Re: Handling changes. - Rick Laughton

Many thanks - they have sorted me out at a considerable saving!
Re: Handling changes. - Jonathan

Great news

Glad to be of help

Incidentally, how much?

Re: Handling changes. - Rick Laughton
I opted for some Firestones (which were about £92 all in at the previous place) for £56 + VAT!
Re: TyreSpeed - John Slaughter

Don't do it. The issue is not one of whether you actually reach 150 miles/hr. The fact is your car has the potential and power to do so.

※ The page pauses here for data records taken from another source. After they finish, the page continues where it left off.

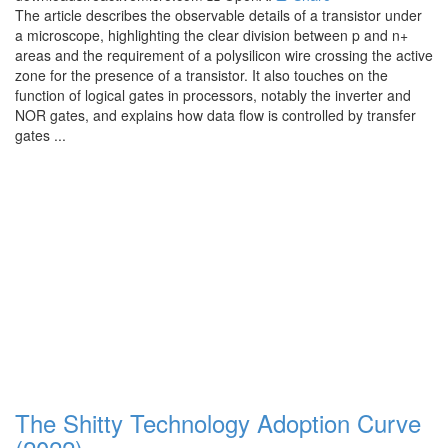
The article describes the observable details of a transistor under
a microscope, highlighting the clear division between p and n+
areas and the requirement of a polysilicon wire crossing the active
zone for the presence of a transistor. It also touches on the
function of logical gates in processors, notably the inverter and
NOR gates, and explains how data flow is controlled by transfer
gates ...
The Shitty Technology Adoption Curve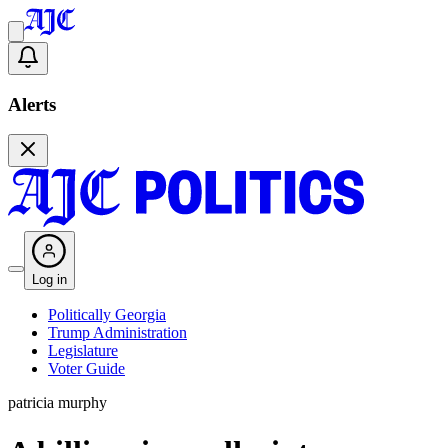
Alerts
Log in
Politically Georgia
Trump Administration
Legislature
Voter Guide
patricia murphy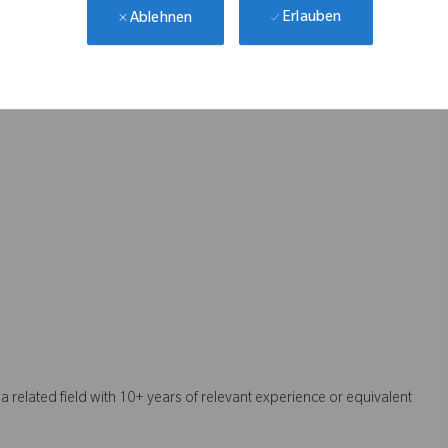
Erlauben
Ablehnen
r medical devices
mmunication
e of CMake
a related field with 10+ years of relevant experience or equivalent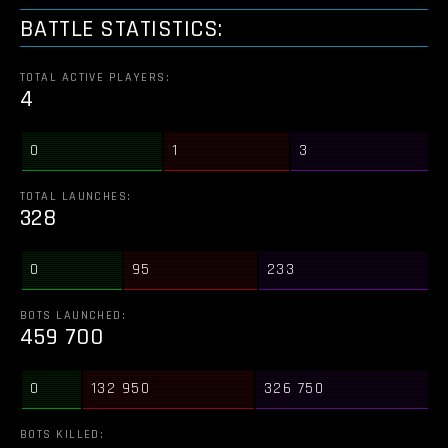
BATTLE STATISTICS:
TOTAL ACTIVE PLAYERS:
4
0
1
3
TOTAL LAUNCHES:
328
0
95
233
BOTS LAUNCHED:
459 700
0
132 950
326 750
BOTS KILLED: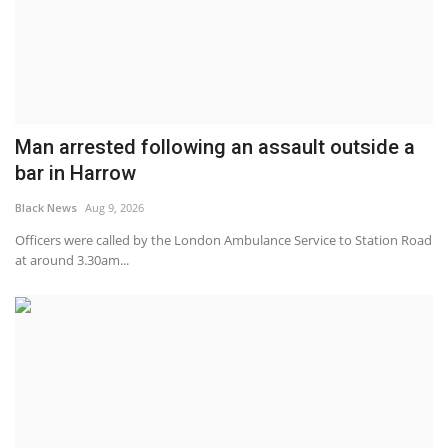
Man arrested following an assault outside a
bar in Harrow
Black News
Aug 9, 2026
Officers were called by the London Ambulance Service to Station Road
at around 3.30am...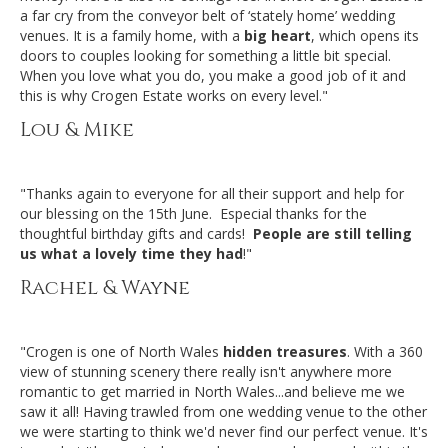
a far cry from the conveyor belt of ‘stately home’ wedding
venues. It is a family home, with a
big heart
, which opens its
doors to couples looking for something a little bit special.
When you love what you do, you make a good job of it and
this is why Crogen Estate works on every level."
Lou & Mike
"Thanks again to everyone for all their support and help for
our blessing on the 15th June. Especial thanks for the
thoughtful birthday gifts and cards!
People are still telling
us what a lovely time they had
!"
Rachel & Wayne
"Crogen is one of North Wales
hidden treasures
. With a 360
view of stunning scenery there really isn't anywhere more
romantic to get married in North Wales...and believe me we
saw it all! Having trawled from one wedding venue to the other
we were starting to think we'd never find our perfect venue. It's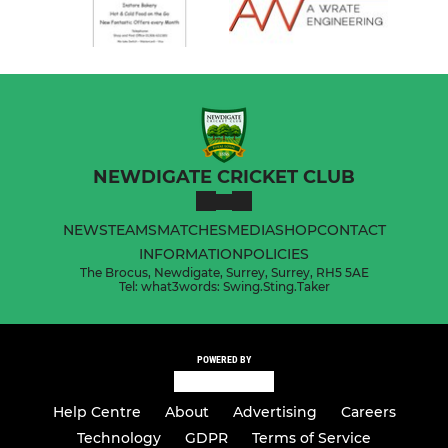
NEWDIGATE CRICKET CLUB
NEWS
TEAMS
MATCHES
MEDIA
SHOP
CONTACT
INFORMATION
POLICIES
The Brocus, Newdigate, Surrey, Surrey, RH5 5AE
Tel: what3words: Swing.Sting.Taker
POWERED BY
Help Centre
About
Advertising
Careers
Technology
GDPR
Terms of Service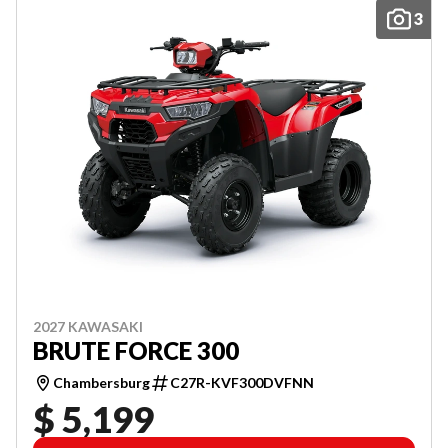
3
2027 KAWASAKI
BRUTE FORCE 300
Chambersburg
C27R-KVF300DVFNN
$ 5,199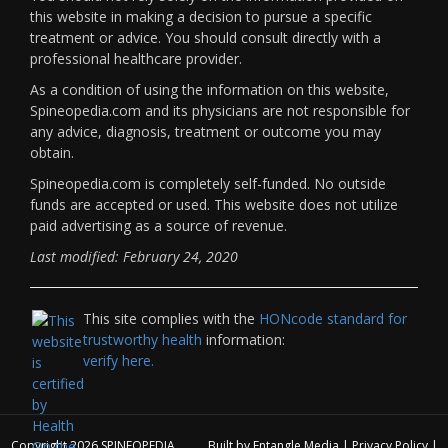
this website in making a decision to pursue a specific
treatment or advice. You should consult directly with a
professional healthcare provider.
As a condition of using the information on this website,
Spineopedia.com and its physicians are not responsible for
any advice, diagnosis, treatment or outcome you may
obtain.
Spineopedia.com is completely self-funded. No outside
funds are accepted or used. This website does not utilize
paid advertising as a source of revenue.
Last modified: February 24, 2020
This site complies with the
HONcode standard for
trustworthy health
information:
verify here.
Copyright 2026
SPINEOPEDIA
Built by
Entangle Media
|
Privacy Policy
|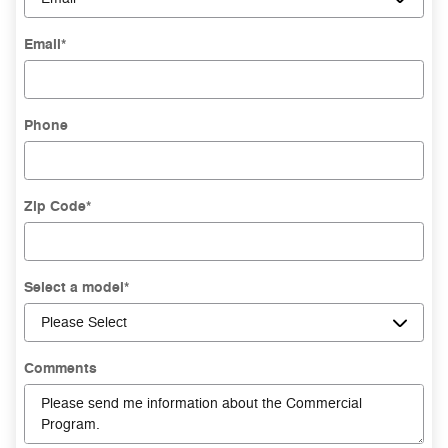
Email
*
Phone
Zip Code
*
Select a model
*
Comments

It also has the brakes and suspension to handle the power and the speed. So, the tyres have to be capable of handling the power output, acceleration and cornering capability etc of the car, and that's what you pay for with the VR tyre.

As other have pointed out, fitting the 'wrong' tyres can be a get out for insurers, and as Andy B says, in germany it's actually illegal to vary the spec of the car that way.